● Problem description: Copy out each line below exactly as written.

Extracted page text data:
+ + + + + + +

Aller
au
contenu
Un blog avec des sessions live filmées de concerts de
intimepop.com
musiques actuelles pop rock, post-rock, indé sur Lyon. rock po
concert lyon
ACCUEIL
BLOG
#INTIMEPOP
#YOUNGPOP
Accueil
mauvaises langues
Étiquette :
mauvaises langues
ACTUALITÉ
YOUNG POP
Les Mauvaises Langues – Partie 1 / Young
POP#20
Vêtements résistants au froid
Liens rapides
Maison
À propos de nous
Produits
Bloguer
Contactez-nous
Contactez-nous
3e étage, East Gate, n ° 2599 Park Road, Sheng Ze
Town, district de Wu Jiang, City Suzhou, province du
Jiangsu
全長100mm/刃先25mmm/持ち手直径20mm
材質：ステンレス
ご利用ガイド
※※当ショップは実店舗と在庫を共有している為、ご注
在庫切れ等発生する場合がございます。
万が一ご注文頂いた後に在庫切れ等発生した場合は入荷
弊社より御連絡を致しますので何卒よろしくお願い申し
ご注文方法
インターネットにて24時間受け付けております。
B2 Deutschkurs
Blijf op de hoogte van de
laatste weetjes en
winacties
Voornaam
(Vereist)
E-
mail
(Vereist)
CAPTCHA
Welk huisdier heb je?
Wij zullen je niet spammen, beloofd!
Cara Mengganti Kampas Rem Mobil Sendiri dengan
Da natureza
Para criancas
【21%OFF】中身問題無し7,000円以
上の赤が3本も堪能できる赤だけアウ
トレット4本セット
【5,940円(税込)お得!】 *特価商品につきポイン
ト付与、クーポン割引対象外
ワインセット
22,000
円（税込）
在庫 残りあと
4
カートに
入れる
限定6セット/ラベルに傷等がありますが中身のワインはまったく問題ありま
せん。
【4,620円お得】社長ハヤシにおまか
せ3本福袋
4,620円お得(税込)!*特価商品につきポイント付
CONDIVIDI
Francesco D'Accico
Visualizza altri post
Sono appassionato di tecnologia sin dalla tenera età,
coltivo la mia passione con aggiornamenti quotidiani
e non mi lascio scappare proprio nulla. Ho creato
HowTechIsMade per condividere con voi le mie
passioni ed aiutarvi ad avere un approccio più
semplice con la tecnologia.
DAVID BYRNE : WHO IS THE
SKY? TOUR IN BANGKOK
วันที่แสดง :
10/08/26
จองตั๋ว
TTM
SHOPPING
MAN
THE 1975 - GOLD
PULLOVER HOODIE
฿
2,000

+ + + + + + +

● Answer to the problem:
Aller
au
contenu
Un blog avec des sessions live filmées de concerts de
intimepop.com
musiques actuelles pop rock, post-rock, indé sur Lyon. rock po
concert lyon
ACCUEIL
BLOG
#INTIMEPOP
#YOUNGPOP
Accueil
mauvaises langues
Étiquette :
mauvaises langues
ACTUALITÉ
YOUNG POP
Les Mauvaises Langues – Partie 1 / Young
POP#20
Vêtements résistants au froid
Liens rapides
Maison
À propos de nous
Produits
Bloguer
Contactez-nous
Contactez-nous
3e étage, East Gate, n ° 2599 Park Road, Sheng Ze
Town, district de Wu Jiang, City Suzhou, province du
Jiangsu
全長100mm/刃先25mmm/持ち手直径20mm
材質：ステンレス
ご利用ガイド
※※当ショップは実店舗と在庫を共有している為、ご注
在庫切れ等発生する場合がございます。
万が一ご注文頂いた後に在庫切れ等発生した場合は入荷
弊社より御連絡を致しますので何卒よろしくお願い申し
ご注文方法
インターネットにて24時間受け付けております。
B2 Deutschkurs
Blijf op de hoogte van de
laatste weetjes en
winacties
Voornaam
(Vereist)
E-
mail
(Vereist)
CAPTCHA
Welk huisdier heb je?
Wij zullen je niet spammen, beloofd!
Cara Mengganti Kampas Rem Mobil Sendiri dengan
Da natureza
Para criancas
【21%OFF】中身問題無し7,000円以
上の赤が3本も堪能できる赤だけアウ
トレット4本セット
【5,940円(税込)お得!】 *特価商品につきポイン
ト付与、クーポン割引対象外
ワインセット
22,000
円（税込）
在庫 残りあと
4
カートに
入れる
限定6セット/ラベルに傷等がありますが中身のワインはまったく問題ありま
せん。
【4,620円お得】社長ハヤシにおまか
せ3本福袋
4,620円お得(税込)!*特価商品につきポイント付
CONDIVIDI
Francesco D'Accico
Visualizza altri post
Sono appassionato di tecnologia sin dalla tenera età,
coltivo la mia passione con aggiornamenti quotidiani
e non mi lascio scappare proprio nulla. Ho creato
HowTechIsMade per condividere con voi le mie
passioni ed aiutarvi ad avere un approccio più
semplice con la tecnologia.
DAVID BYRNE : WHO IS THE
SKY? TOUR IN BANGKOK
วันที่แสดง :
10/08/26
จองตั๋ว
TTM
SHOPPING
MAN
THE 1975 - GOLD
PULLOVER HOODIE
฿
2,000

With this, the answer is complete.